JOB ITEM:
Copy all entries exactly.
[Start of section]
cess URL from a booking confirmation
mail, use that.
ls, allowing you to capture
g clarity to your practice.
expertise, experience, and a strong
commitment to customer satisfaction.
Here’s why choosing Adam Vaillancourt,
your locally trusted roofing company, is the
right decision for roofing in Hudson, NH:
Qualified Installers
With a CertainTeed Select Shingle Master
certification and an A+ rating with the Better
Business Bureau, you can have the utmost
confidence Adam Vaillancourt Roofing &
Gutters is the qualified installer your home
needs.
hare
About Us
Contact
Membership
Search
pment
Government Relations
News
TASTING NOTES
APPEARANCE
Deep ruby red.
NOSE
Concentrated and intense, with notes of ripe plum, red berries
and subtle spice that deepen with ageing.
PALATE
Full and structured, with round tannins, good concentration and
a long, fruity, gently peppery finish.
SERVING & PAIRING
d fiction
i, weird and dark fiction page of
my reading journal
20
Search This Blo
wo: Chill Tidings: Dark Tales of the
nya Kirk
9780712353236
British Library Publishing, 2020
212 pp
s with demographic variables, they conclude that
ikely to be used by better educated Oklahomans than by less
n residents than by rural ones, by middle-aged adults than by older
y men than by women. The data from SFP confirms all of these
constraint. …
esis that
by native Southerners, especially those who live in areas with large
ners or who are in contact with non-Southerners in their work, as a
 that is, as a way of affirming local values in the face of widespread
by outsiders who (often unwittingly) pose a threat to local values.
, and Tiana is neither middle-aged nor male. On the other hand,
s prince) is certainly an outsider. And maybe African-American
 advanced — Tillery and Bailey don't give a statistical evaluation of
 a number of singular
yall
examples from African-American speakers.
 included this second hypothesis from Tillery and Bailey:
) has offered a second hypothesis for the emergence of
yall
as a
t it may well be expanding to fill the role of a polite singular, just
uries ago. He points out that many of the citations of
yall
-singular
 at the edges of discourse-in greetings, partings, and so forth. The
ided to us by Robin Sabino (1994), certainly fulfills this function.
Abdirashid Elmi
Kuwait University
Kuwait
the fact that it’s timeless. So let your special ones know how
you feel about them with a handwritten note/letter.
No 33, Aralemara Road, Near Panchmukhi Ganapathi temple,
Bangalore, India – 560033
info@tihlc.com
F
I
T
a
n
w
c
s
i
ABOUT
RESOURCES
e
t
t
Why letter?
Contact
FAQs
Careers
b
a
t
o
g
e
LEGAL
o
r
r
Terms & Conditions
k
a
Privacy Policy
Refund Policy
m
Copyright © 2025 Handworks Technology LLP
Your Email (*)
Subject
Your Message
[End of section]
EXERCISE RESPONSE:
cess URL from a booking confirmation
mail, use that.
ls, allowing you to capture
g clarity to your practice.
expertise, experience, and a strong
commitment to customer satisfaction.
Here’s why choosing Adam Vaillancourt,
your locally trusted roofing company, is the
right decision for roofing in Hudson, NH:
Qualified Installers
With a CertainTeed Select Shingle Master
certification and an A+ rating with the Better
Business Bureau, you can have the utmost
confidence Adam Vaillancourt Roofing &
Gutters is the qualified installer your home
needs.
hare
About Us
Contact
Membership
Search
pment
Government Relations
News
TASTING NOTES
APPEARANCE
Deep ruby red.
NOSE
Concentrated and intense, with notes of ripe plum, red berries
and subtle spice that deepen with ageing.
PALATE
Full and structured, with round tannins, good concentration and
a long, fruity, gently peppery finish.
SERVING & PAIRING
d fiction
i, weird and dark fiction page of
my reading journal
20
Search This Blo
wo: Chill Tidings: Dark Tales of the
nya Kirk
9780712353236
British Library Publishing, 2020
212 pp
s with demographic variables, they conclude that
ikely to be used by better educated Oklahomans than by less
n residents than by rural ones, by middle-aged adults than by older
y men than by women. The data from SFP confirms all of these
constraint. …
esis that
by native Southerners, especially those who live in areas with large
ners or who are in contact with non-Southerners in their work, as a
 that is, as a way of affirming local values in the face of widespread
by outsiders who (often unwittingly) pose a threat to local values.
, and Tiana is neither middle-aged nor male. On the other hand,
s prince) is certainly an outsider. And maybe African-American
 advanced — Tillery and Bailey don't give a statistical evaluation of
 a number of singular
yall
examples from African-American speakers.
 included this second hypothesis from Tillery and Bailey:
) has offered a second hypothesis for the emergence of
yall
as a
t it may well be expanding to fill the role of a polite singular, just
uries ago. He points out that many of the citations of
yall
-singular
 at the edges of discourse-in greetings, partings, and so forth. The
ided to us by Robin Sabino (1994), certainly fulfills this function.
Abdirashid Elmi
Kuwait University
Kuwait
the fact that it’s timeless. So let your special ones know how
you feel about them with a handwritten note/letter.
No 33, Aralemara Road, Near Panchmukhi Ganapathi temple,
Bangalore, India – 560033
info@tihlc.com
F
I
T
a
n
w
c
s
i
ABOUT
RESOURCES
e
t
t
Why letter?
Contact
FAQs
Careers
b
a
t
o
g
e
LEGAL
o
r
r
Terms & Conditions
k
a
Privacy Policy
Refund Policy
m
Copyright © 2025 Handworks Technology LLP
Your Email (*)
Subject
Your Message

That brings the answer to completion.